┌─ Available data
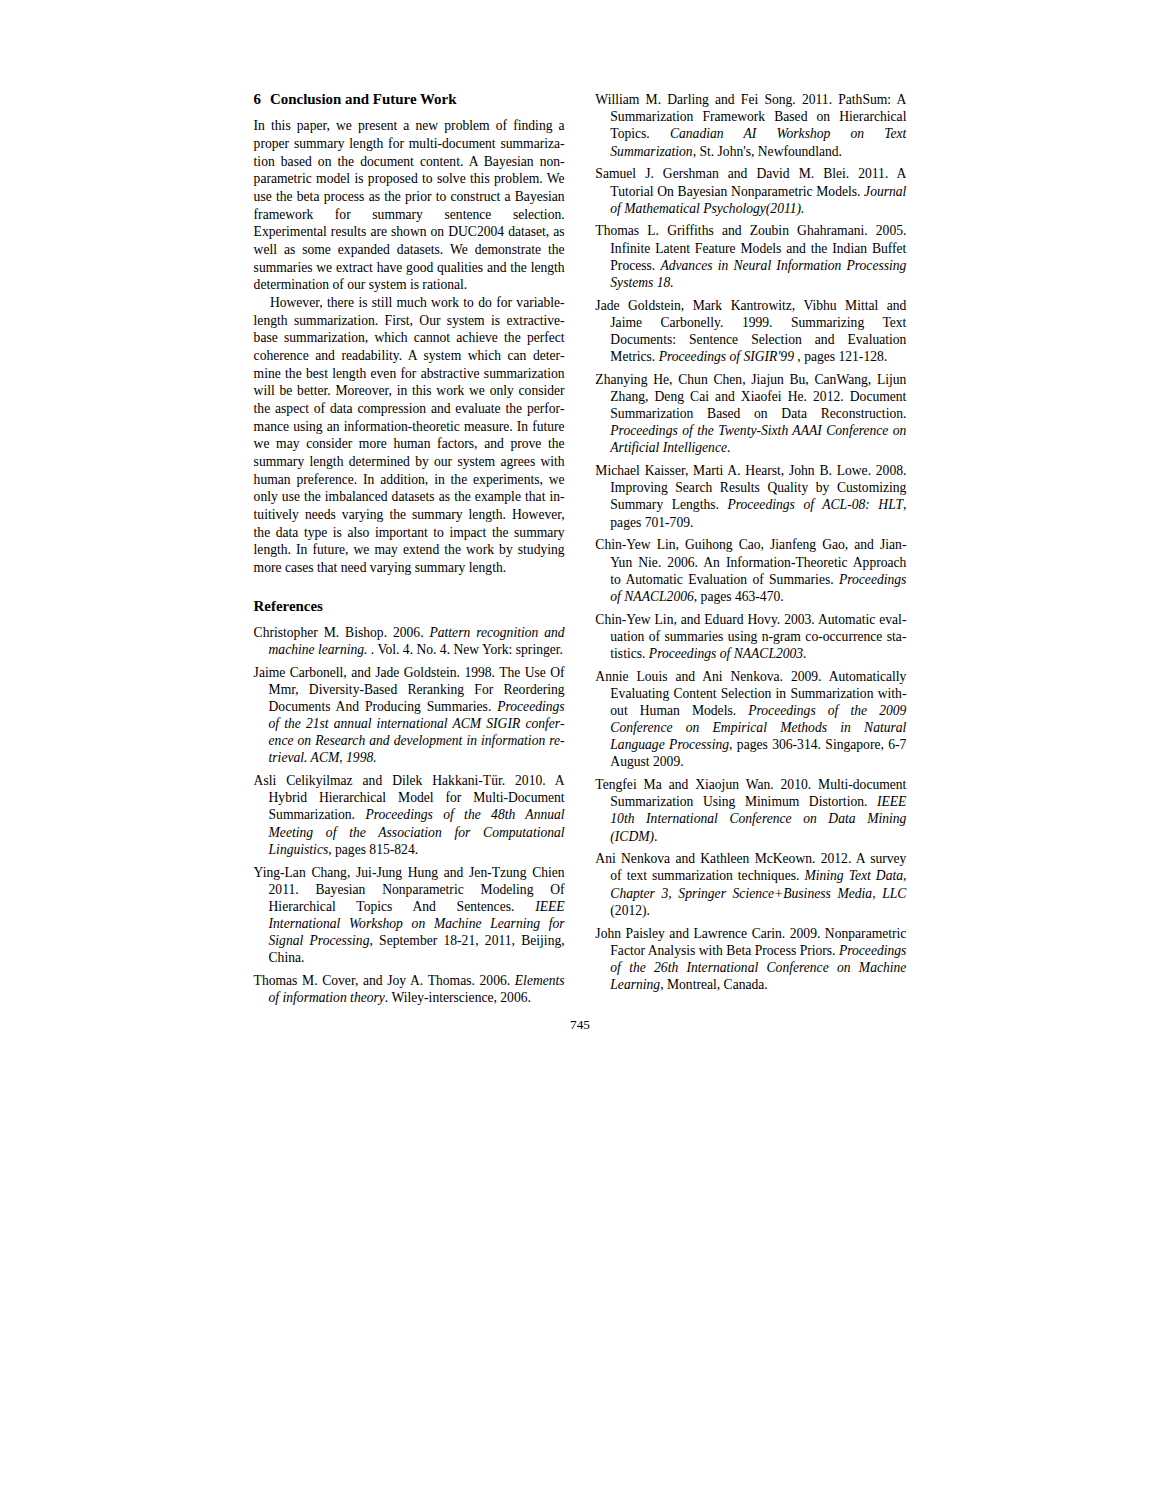6 Conclusion and Future Work
In this paper, we present a new problem of finding a proper summary length for multi-document summarization based on the document content. A Bayesian nonparametric model is proposed to solve this problem. We use the beta process as the prior to construct a Bayesian framework for summary sentence selection. Experimental results are shown on DUC2004 dataset, as well as some expanded datasets. We demonstrate the summaries we extract have good qualities and the length determination of our system is rational.
However, there is still much work to do for variable-length summarization. First, Our system is extractive-base summarization, which cannot achieve the perfect coherence and readability. A system which can determine the best length even for abstractive summarization will be better. Moreover, in this work we only consider the aspect of data compression and evaluate the performance using an information-theoretic measure. In future we may consider more human factors, and prove the summary length determined by our system agrees with human preference. In addition, in the experiments, we only use the imbalanced datasets as the example that intuitively needs varying the summary length. However, the data type is also important to impact the summary length. In future, we may extend the work by studying more cases that need varying summary length.
References
Christopher M. Bishop. 2006. Pattern recognition and machine learning. . Vol. 4. No. 4. New York: springer.
Jaime Carbonell, and Jade Goldstein. 1998. The Use Of Mmr, Diversity-Based Reranking For Reordering Documents And Producing Summaries. Proceedings of the 21st annual international ACM SIGIR conference on Research and development in information retrieval. ACM, 1998.
Asli Celikyilmaz and Dilek Hakkani-Tür. 2010. A Hybrid Hierarchical Model for Multi-Document Summarization. Proceedings of the 48th Annual Meeting of the Association for Computational Linguistics, pages 815-824.
Ying-Lan Chang, Jui-Jung Hung and Jen-Tzung Chien 2011. Bayesian Nonparametric Modeling Of Hierarchical Topics And Sentences. IEEE International Workshop on Machine Learning for Signal Processing, September 18-21, 2011, Beijing, China.
Thomas M. Cover, and Joy A. Thomas. 2006. Elements of information theory. Wiley-interscience, 2006.
William M. Darling and Fei Song. 2011. PathSum: A Summarization Framework Based on Hierarchical Topics. Canadian AI Workshop on Text Summarization, St. John's, Newfoundland.
Samuel J. Gershman and David M. Blei. 2011. A Tutorial On Bayesian Nonparametric Models. Journal of Mathematical Psychology(2011).
Thomas L. Griffiths and Zoubin Ghahramani. 2005. Infinite Latent Feature Models and the Indian Buffet Process. Advances in Neural Information Processing Systems 18.
Jade Goldstein, Mark Kantrowitz, Vibhu Mittal and Jaime Carbonelly. 1999. Summarizing Text Documents: Sentence Selection and Evaluation Metrics. Proceedings of SIGIR'99 , pages 121-128.
Zhanying He, Chun Chen, Jiajun Bu, CanWang, Lijun Zhang, Deng Cai and Xiaofei He. 2012. Document Summarization Based on Data Reconstruction. Proceedings of the Twenty-Sixth AAAI Conference on Artificial Intelligence.
Michael Kaisser, Marti A. Hearst, John B. Lowe. 2008. Improving Search Results Quality by Customizing Summary Lengths. Proceedings of ACL-08: HLT, pages 701-709.
Chin-Yew Lin, Guihong Cao, Jianfeng Gao, and Jian-Yun Nie. 2006. An Information-Theoretic Approach to Automatic Evaluation of Summaries. Proceedings of NAACL2006, pages 463-470.
Chin-Yew Lin, and Eduard Hovy. 2003. Automatic evaluation of summaries using n-gram co-occurrence statistics. Proceedings of NAACL2003.
Annie Louis and Ani Nenkova. 2009. Automatically Evaluating Content Selection in Summarization without Human Models. Proceedings of the 2009 Conference on Empirical Methods in Natural Language Processing, pages 306-314. Singapore, 6-7 August 2009.
Tengfei Ma and Xiaojun Wan. 2010. Multi-document Summarization Using Minimum Distortion. IEEE 10th International Conference on Data Mining (ICDM).
Ani Nenkova and Kathleen McKeown. 2012. A survey of text summarization techniques. Mining Text Data, Chapter 3, Springer Science+Business Media, LLC (2012).
John Paisley and Lawrence Carin. 2009. Nonparametric Factor Analysis with Beta Process Priors. Proceedings of the 26th International Conference on Machine Learning, Montreal, Canada.
745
└─
Aim of the task> In the records above, find the line with "Tengfei Ma and"; write out exactly that line and each one after it, stopping after the line with "Ani Nenkova and".

Written solution>
Tengfei Ma and Xiaojun Wan. 2010. Multi-document Summarization Using Minimum Distortion. IEEE 10th International Conference on Data Mining (ICDM).
Ani Nenkova and Kathleen McKeown. 2012. A survey of text summarization techniques. Mining Text Data, Chapter 3, Springer Science+Business Media, LLC (2012).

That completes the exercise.